Task brief —
Could you please repeat the entries below word for word, with the images left out?

Supplied material —
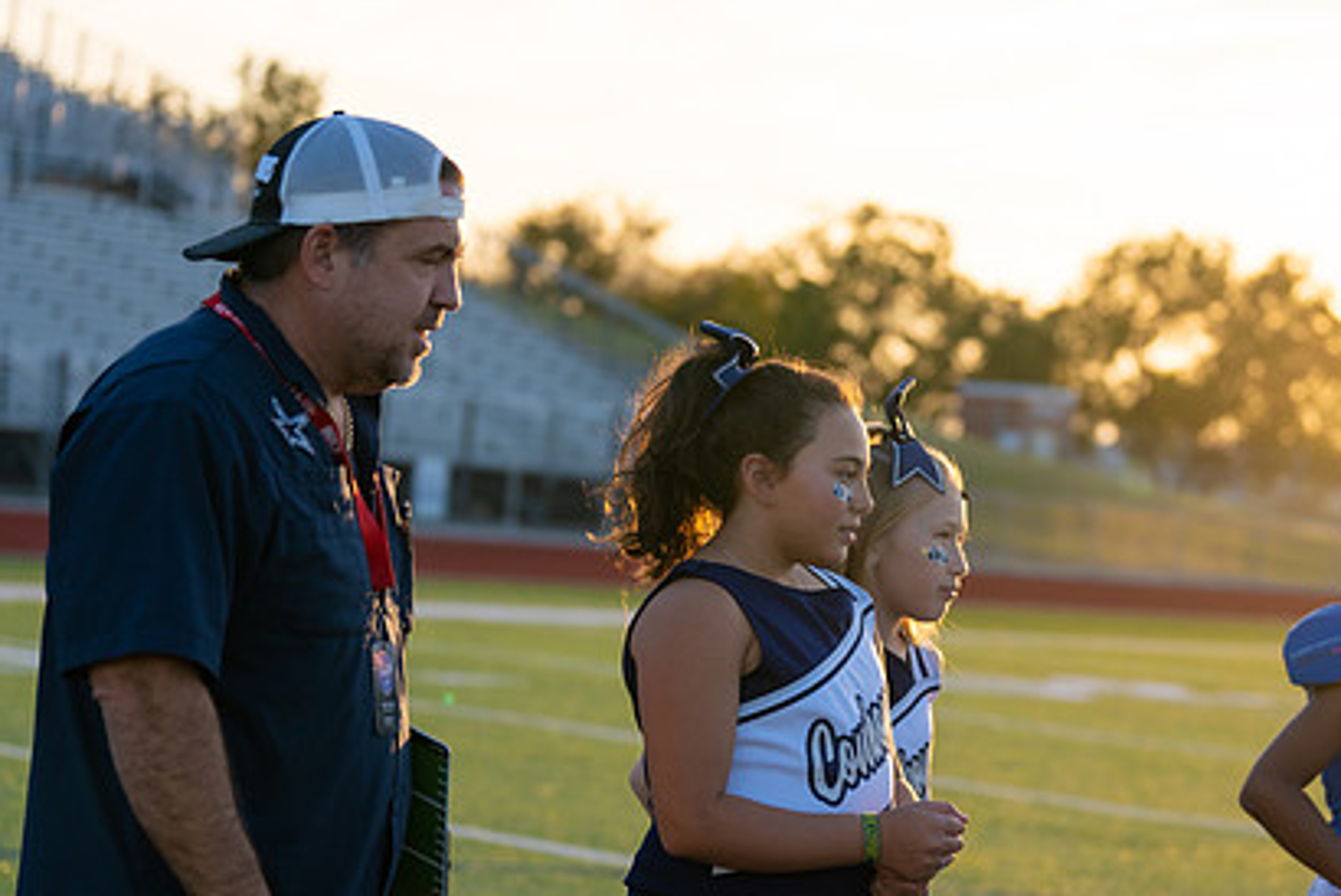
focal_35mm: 99
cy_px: 587
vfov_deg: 13.8
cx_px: 759
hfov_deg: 20.6
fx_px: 3690
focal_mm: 70
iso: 200
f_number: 2.8
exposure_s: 1/1000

Task result —
focal_35mm: 99
cy_px: 587
vfov_deg: 13.8
cx_px: 759
hfov_deg: 20.6
fx_px: 3690
focal_mm: 70
iso: 200
f_number: 2.8
exposure_s: 1/1000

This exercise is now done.